Bhutan is the world’s first carbon-negative country, but it is highly vulnerable to climate risks. The CPF will support efforts to enhance climate resilience and build resilient infrastructure, as well as improve energy access. It proposes a considerable increase in support to infrastructure financing to improve transport and digital connectivity, urban infrastructure, and support to the government’s ambitious plans to increase hydropower and other forms of renewable energy generation.
The CPF is informed by extensive consultations with key stakeholder groups in Bhutan, including the government, the private sector, civil society, think tanks, academia, media, development partners, and citizens.
In recent years, the World Bank Group engagement in Bhutan has increased significantly. The new CPF envisions a substantial increase in support to match the government’s development and growth ambitions, including reaching upper-middle-income country by 2029.
The World Bank Board of Executive Directors also approved $300 million financing for the Accelerating Transport and Trade Connectivity in Eastern South Asia (ACCESS) Phase 2.

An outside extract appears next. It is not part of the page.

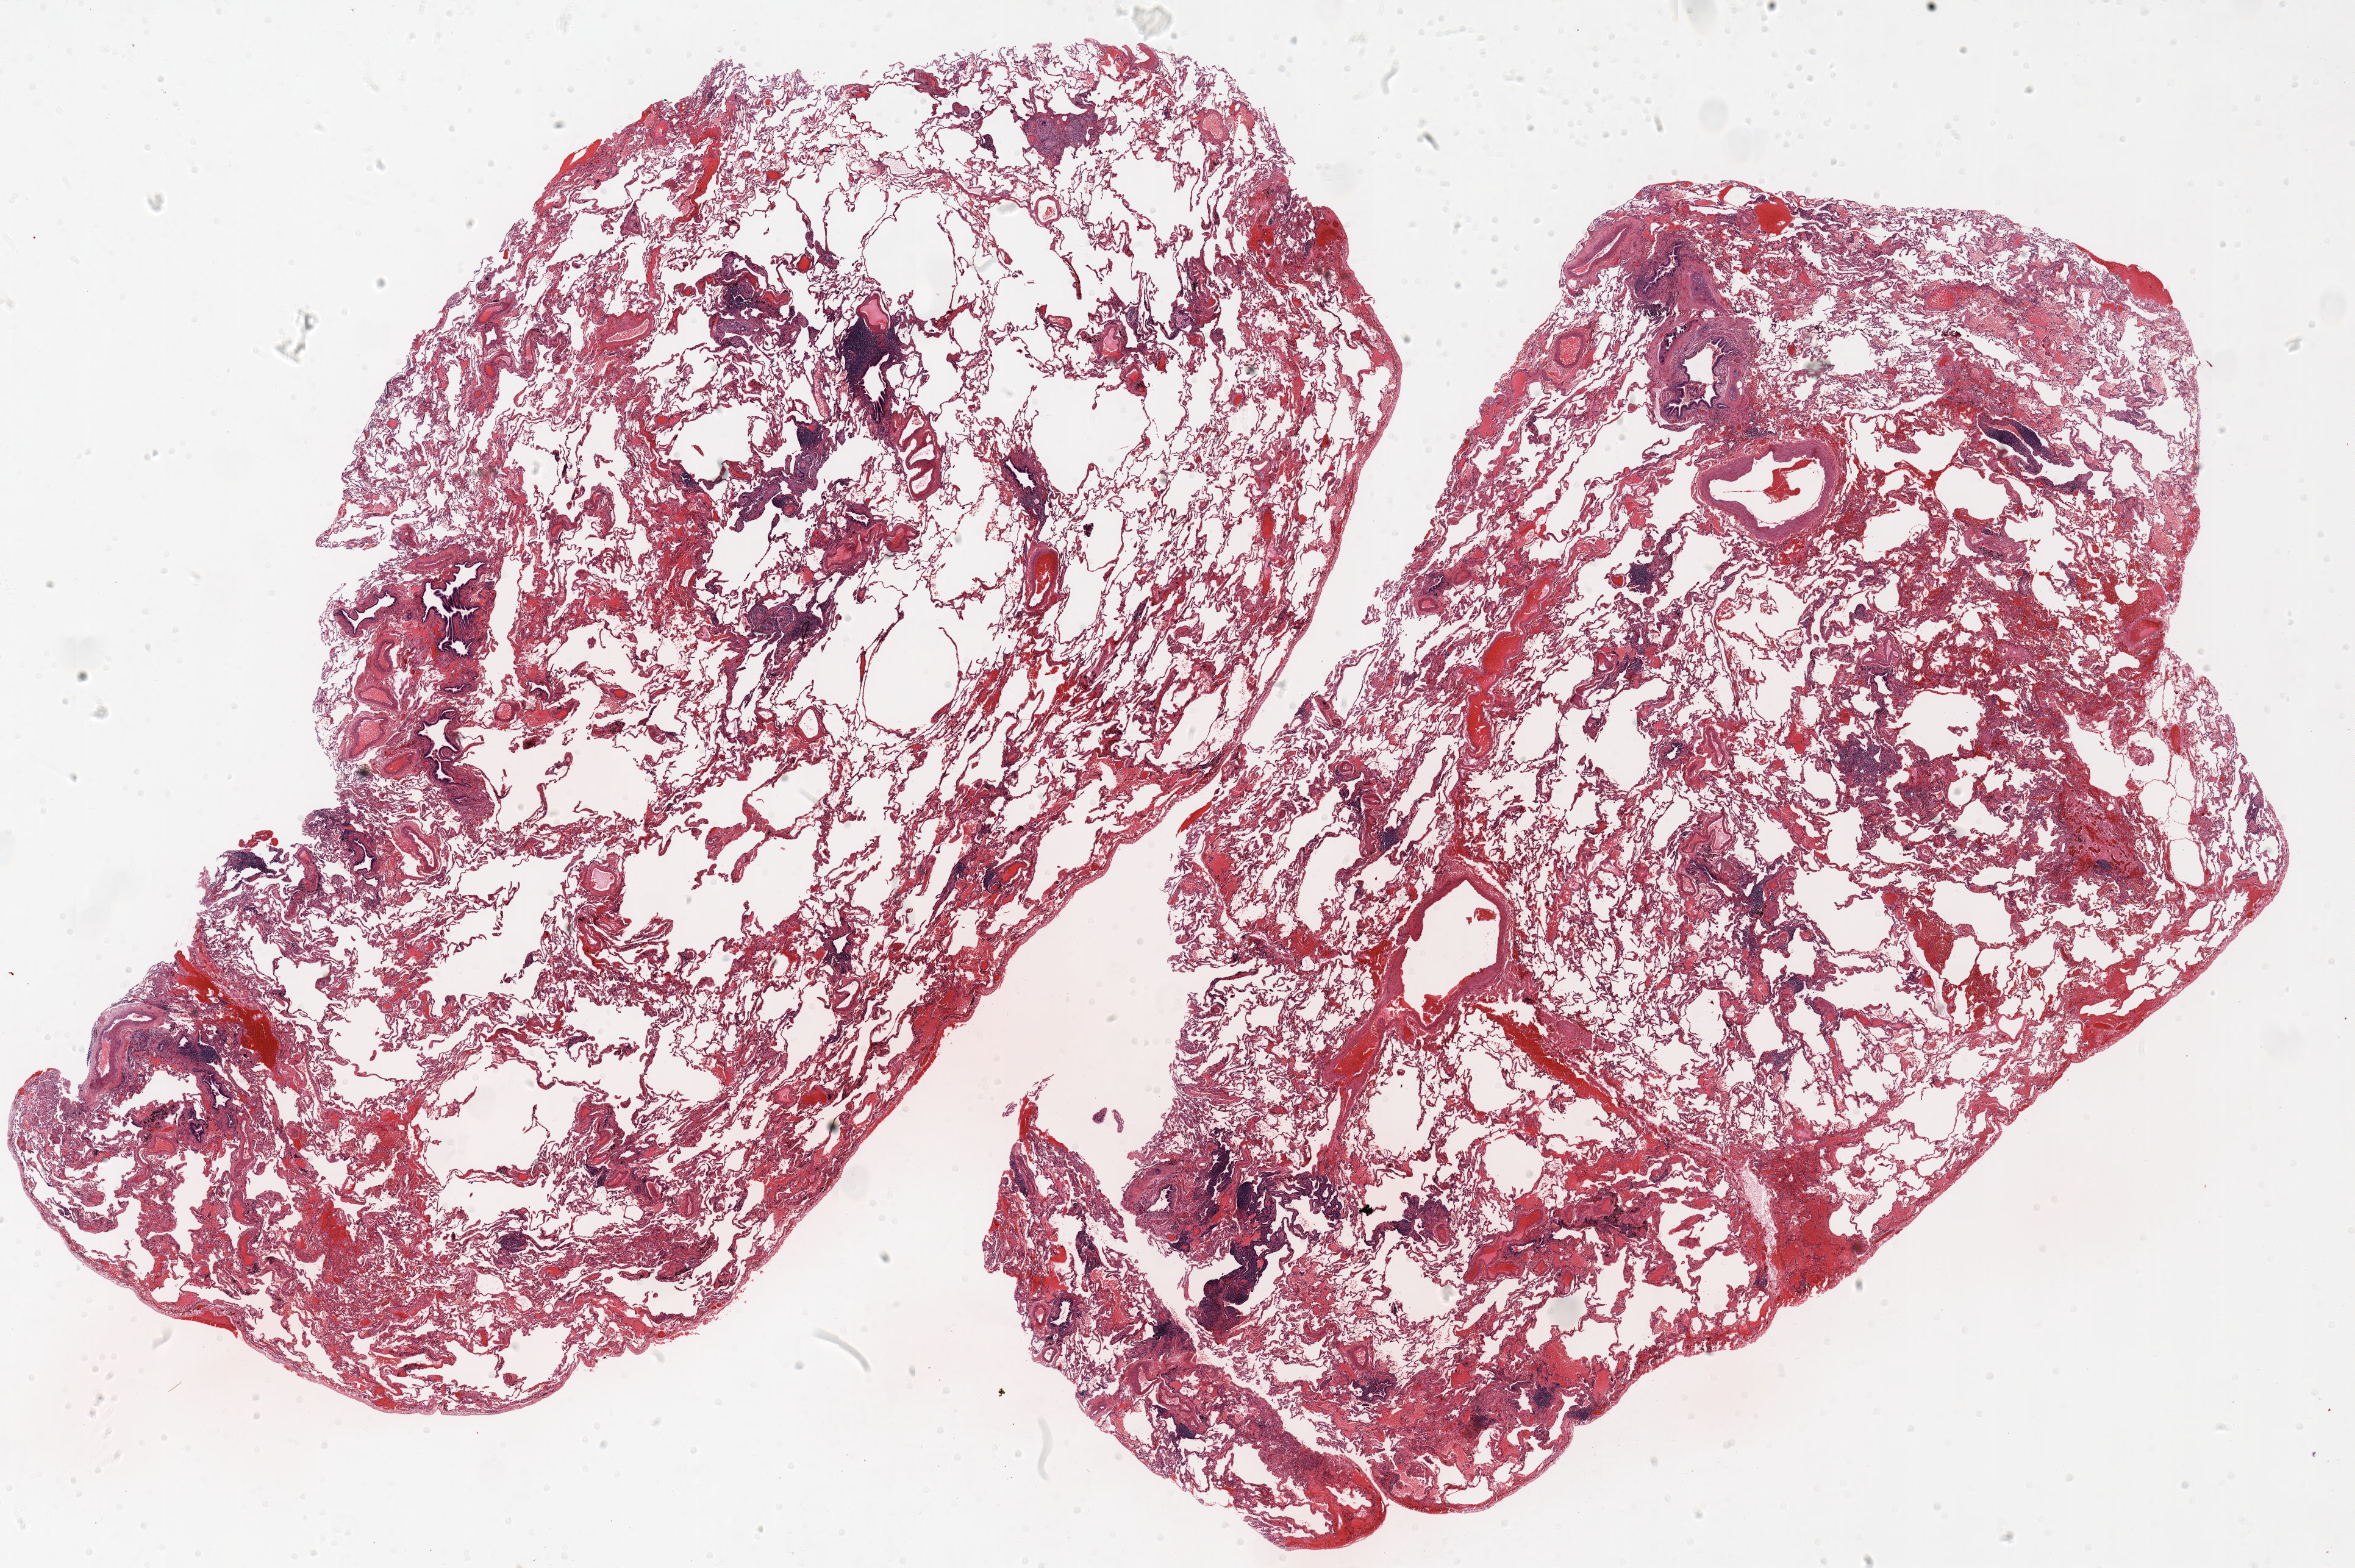
H&E-stained whole-slide image, shown as a low-resolution overview of the whole scanned area (about 31.0 x 20.7 mm), FFPE section, lung tissue. Female, age 72 at enrolment. Former smoker at enrolment. Grade: moderately differentiated (G2).
Participant's lung-cancer diagnosis: Adenocarcinoma, NOS. Primary tumour location (clinical record): left upper lobe. Stage (AJCC 6th edition): IA. Tumour size (pathology): 25 mm. ICD-O-3 topography: upper lobe of lung (C34.1). Note: participant had 2 primary lung cancers recorded; fields above describe the first.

The Project will help improve regional trade, transport and digital connectivity along selected corridors in Bhutan through strategic investments in digital systems for trade, green and resilient infrastructure, and policy and institutional strengthening. This includes a National Single Window for Trade and construction of the Gelephu to Tareythang Road, a critical road link along the Southern East-West Highway. It will help reduce import/export clearance time by 25 percent and travel time along the project corridor by 70 percent. Of the $300 million financing, $154 million is in the form of grants.